I might have stepped over the line

Devon and I are trying to get in shape and lose weight along with most of America, and we’re giving the Fitbit a shot. It appeals to the data geek in Devon because it tracks all his activity for the day and helps him log food and tells him how many calories he needs to eat. It does the same thing for me, except that it also reminds me that the only activity I’ve done all day is walk to and from the coffee pot.

The Fitbit tells me that if I do nothing all day, I can eat 1066 calories. 1066 calories isn’t a lot. I can drink 1066 calories in beer in one night. So I need to move.

I want to lose 10 pounds. Ten pounds isn’t a ton of weight, which is part of the problem. It makes me lazy. I think, “I only need to lose 10 pounds. I can totally eat peanut butter for lunch. Peanut butter with a side of cheddar cheese and a lard glaze. I’ll make it up tomorrow.” And then tomorrow comes and maybe I eat a couple of eggs for breakfast and some soup for dinner, but it doesn’t make up for the peanut-butter-cheese-lard souffle from the day before. And the cycle continues.

I’m going to start blaming my squishiness on baby weight. I was pregnant for 6 weeks, but I should get something out of that. At the very least, I can make people really uncomfortable. Conversations would go something like this:

Me: I really need to lose this baby weight.
Them: You have a baby?
Me: No. It died at six weeks.
Them: OMG. Your 6-week-old died?
Me: No. My embryo. I was six weeks. Pregnancy math is weird, so I was pregnant for more like two weeks, because the calendars count shagging time.
Them: You couldn’t possibly have gained baby weight in two weeks.
Me: Are you telling me I’m a liar about my dead-baby weight?
Them: Err…I don’t know what to say. I think I should go.
Me: Yes. I think we’re done here.

I’m pretty sure I’m a sociopath. But fun at parties!

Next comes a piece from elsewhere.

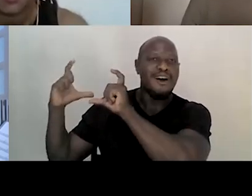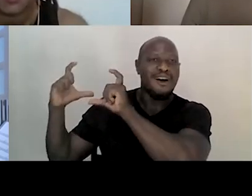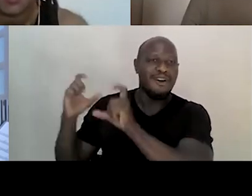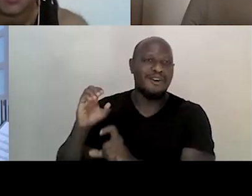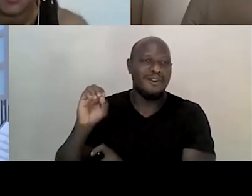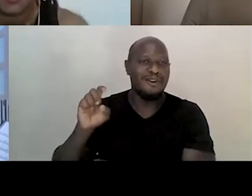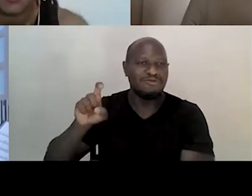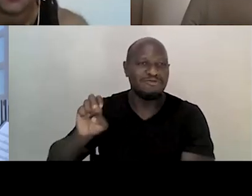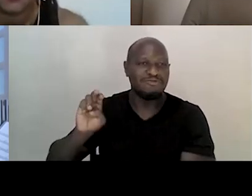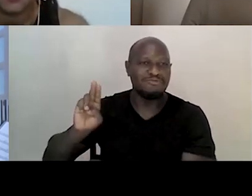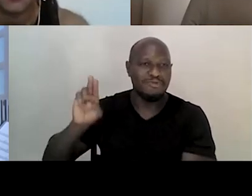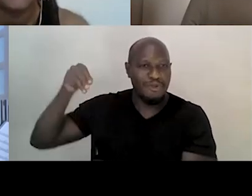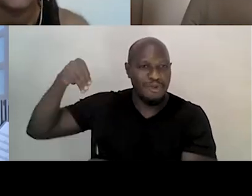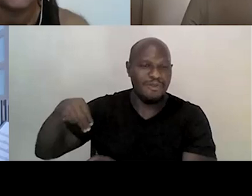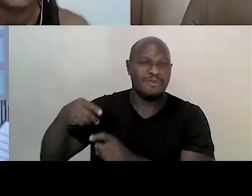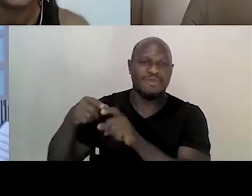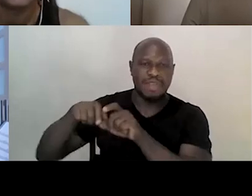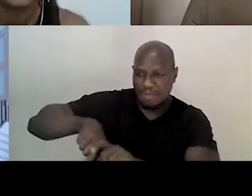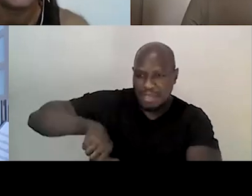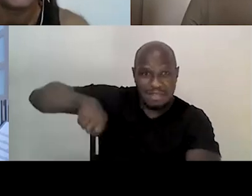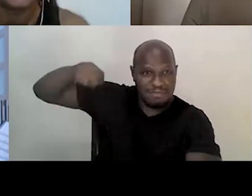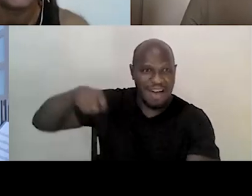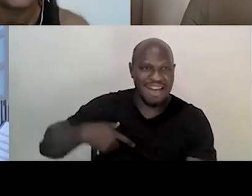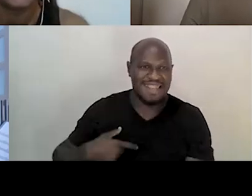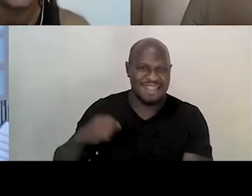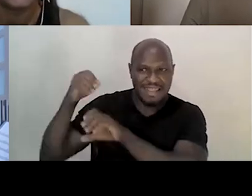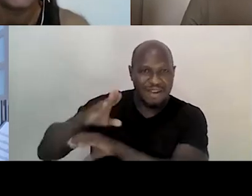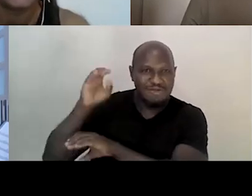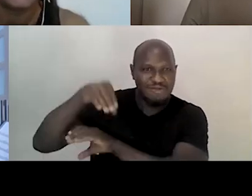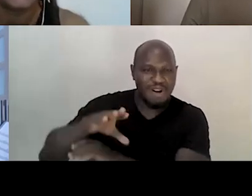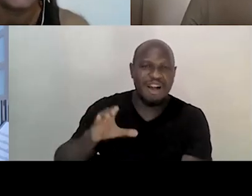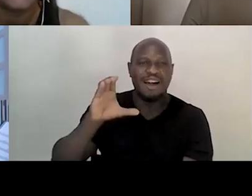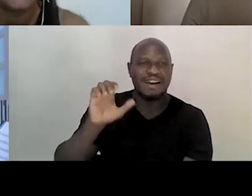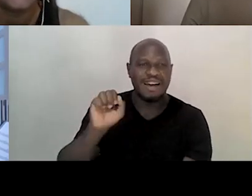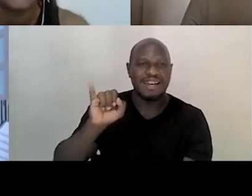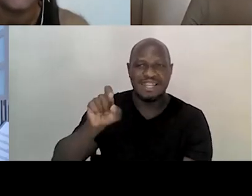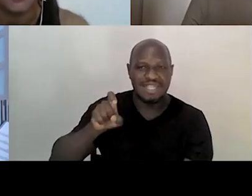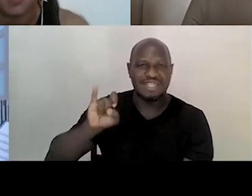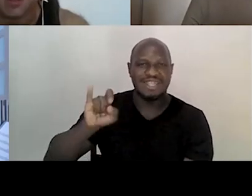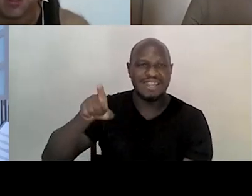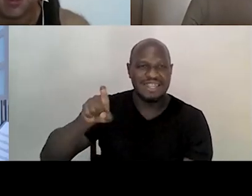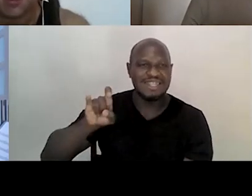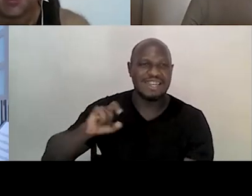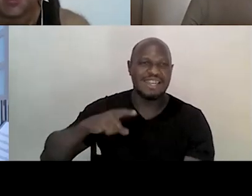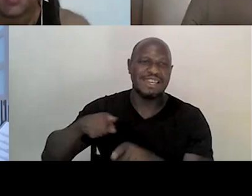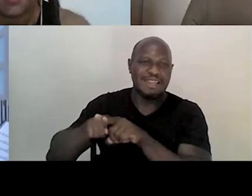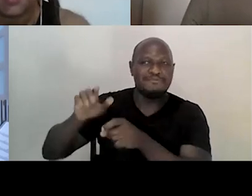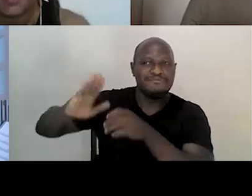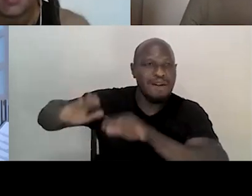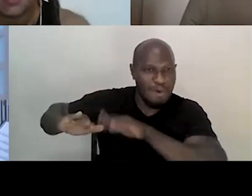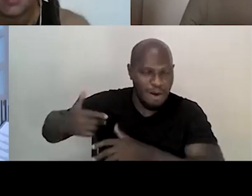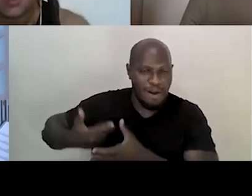espada de São Jorge, cachixi e tambor. Eu acho que é isso.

9 Responses to 'I might have stepped over the line'

  1. Clyde Ford says:

    Strength training is the best method to lose weight. Do pushups, pullups, weight lifting, etc. Soon you’ll lose the 10 pounds and look like a superhero
    Clyde Ford recently posted..‘Women working for you’ – Nazi postcards from 1943My Profile

  2. Monica Jones says:

    I’ve added some strength-training. And some cardio. By the time I’m done, I’m going to stop bullets with my biceps. Mostly by bleeding all over them. The bullets, I mean. Not the biceps. That would be pointless.

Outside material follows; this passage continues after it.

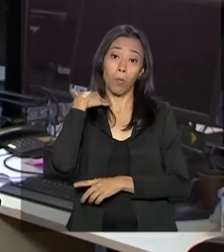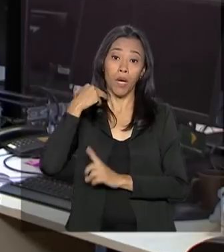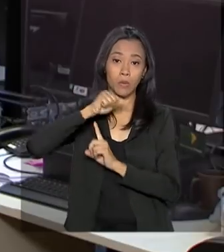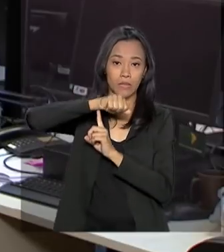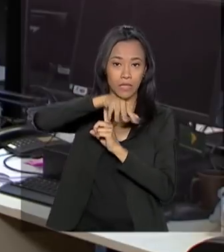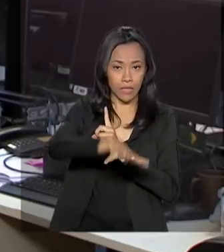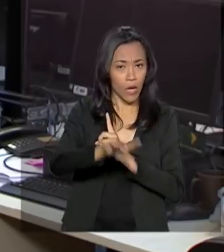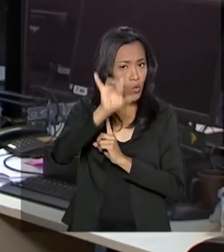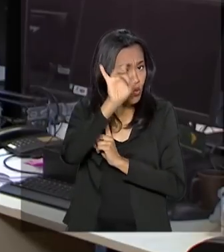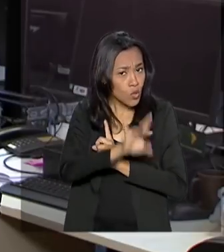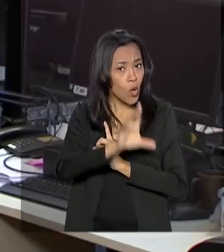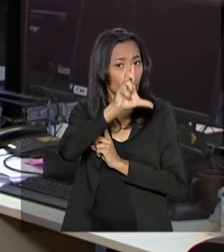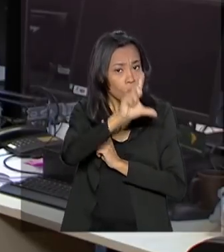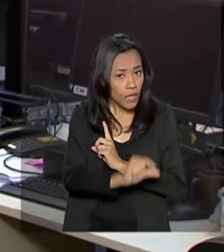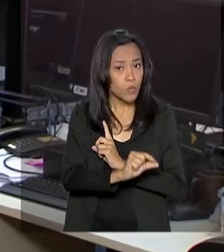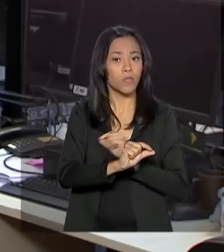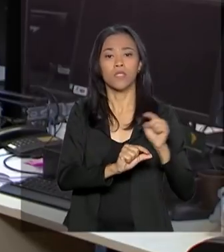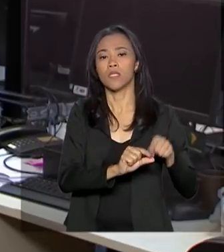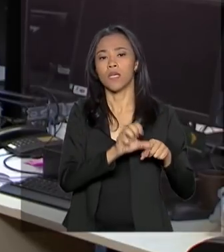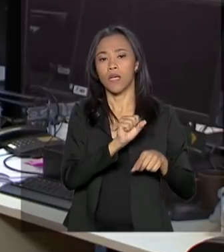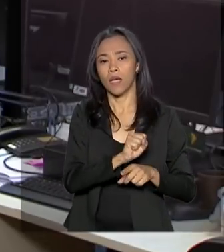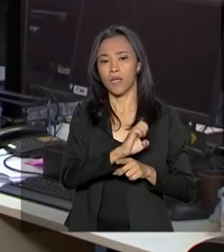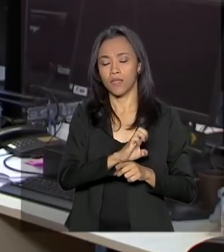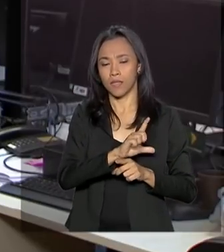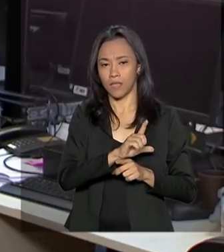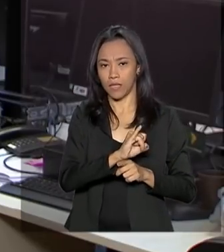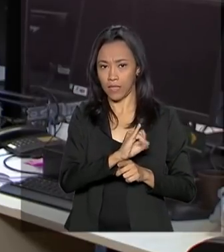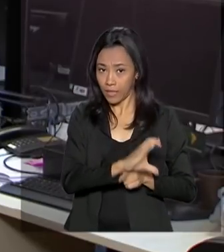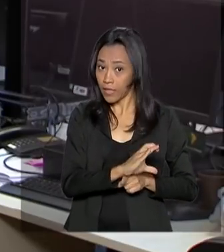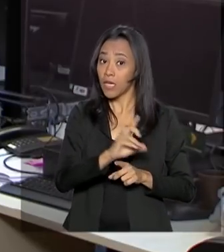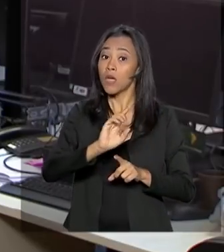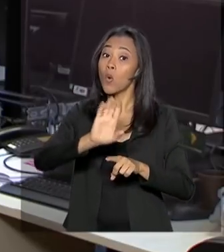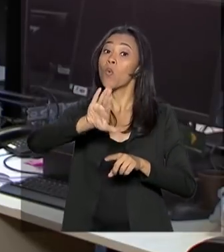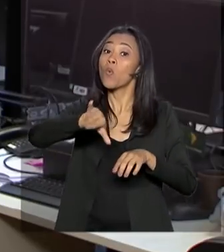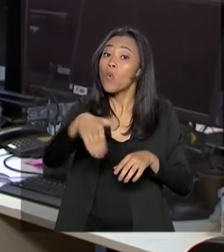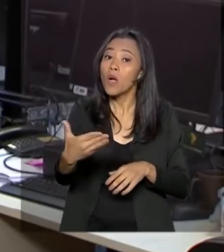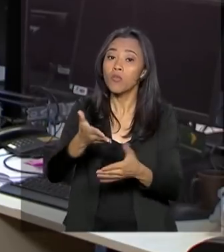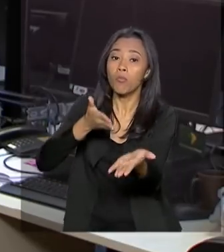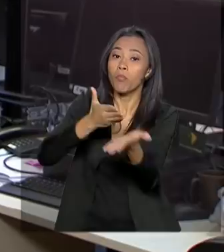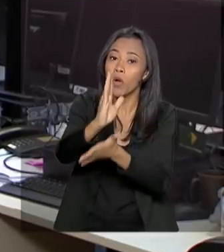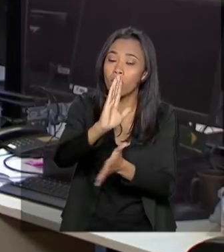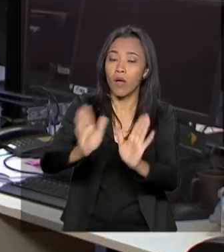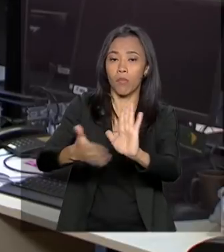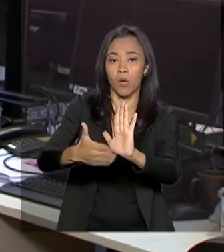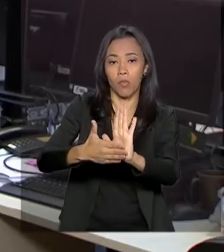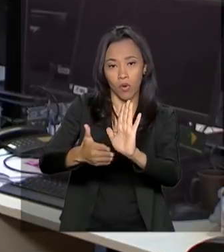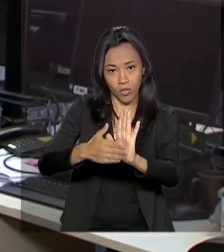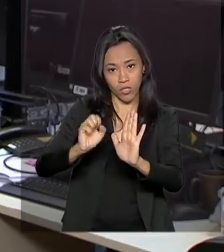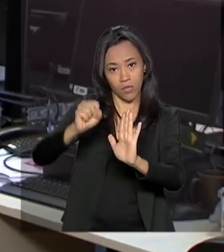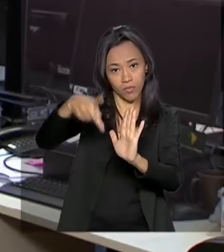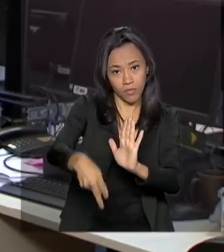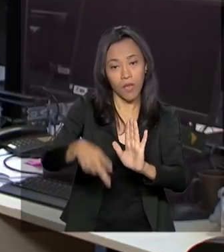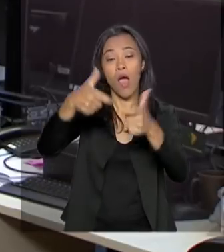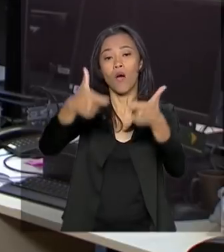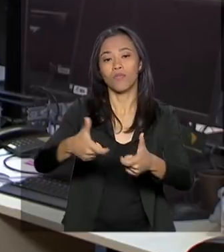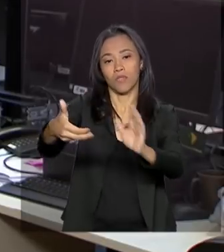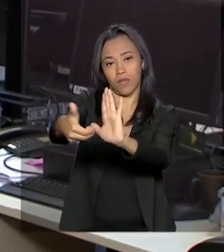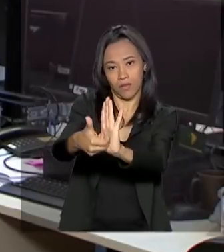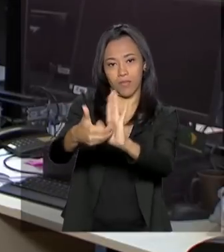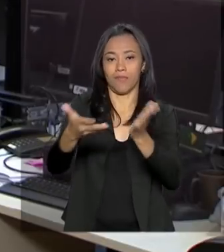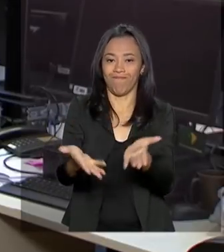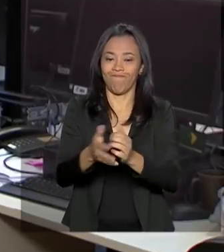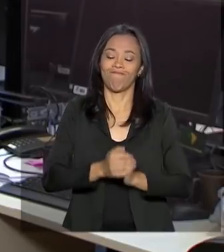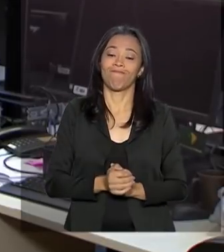poderá reduzir a Selic após a aprovação da reforma da Previdência na Câmara dos Deputados. A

  3. I started weight watchers with my mom about 6 weeks ago. I have lost about 14 pounds so far and it’s been a nice program. One thing I was amazed at is how much better my gauge has become for calculating the exercise vs. food tradeoff. Run my ass off for 30 minutes, three times a week? That == 4.5 12oz cans of Coke :)
    F. Morgan Whitney recently posted..Jesus Built my Minecraft MapMy Profile

  4. Monica Jones says:

    Makes you think about how much you want that Coke, I bet.

  5. Tanya Doyle says:

    This post is so wrong and so right in so many ways. Keep up those sociopathic tendencies. But only the ones that result in funny posts.

    btw, what happened to your header image? Now no one will believe my post about accidentally pulling up porn while searching for your blog.
    Tanya Doyle recently posted..My Sordid Browser HistoryMy Profile

  6. Monica Jones says:

    Thanks, Tanya. I changed the header because I haven’t written about crochet in ages. Sorry if I made you look like a porn addict.

  7. Carlos says:

    You’re not a sociopath. You’re just a dick.

  8. Michelle says:

    Just found your blog looking for a logo for Starfleet Academy; thanks for that. Even though I don’t usually read blogs, I will now be keeping up with yours. You’re hilarious. Sorry about your loss, but man, you need to be on the comedy circuit. Good luck losing weight. Try some ephedra or maybe acai superfood. (That’s a joke.)

  9. Monica Jones says:

    Hi, Michelle. Thanks for sticking around. We’re mostly harmless around here, when we’re not stabby.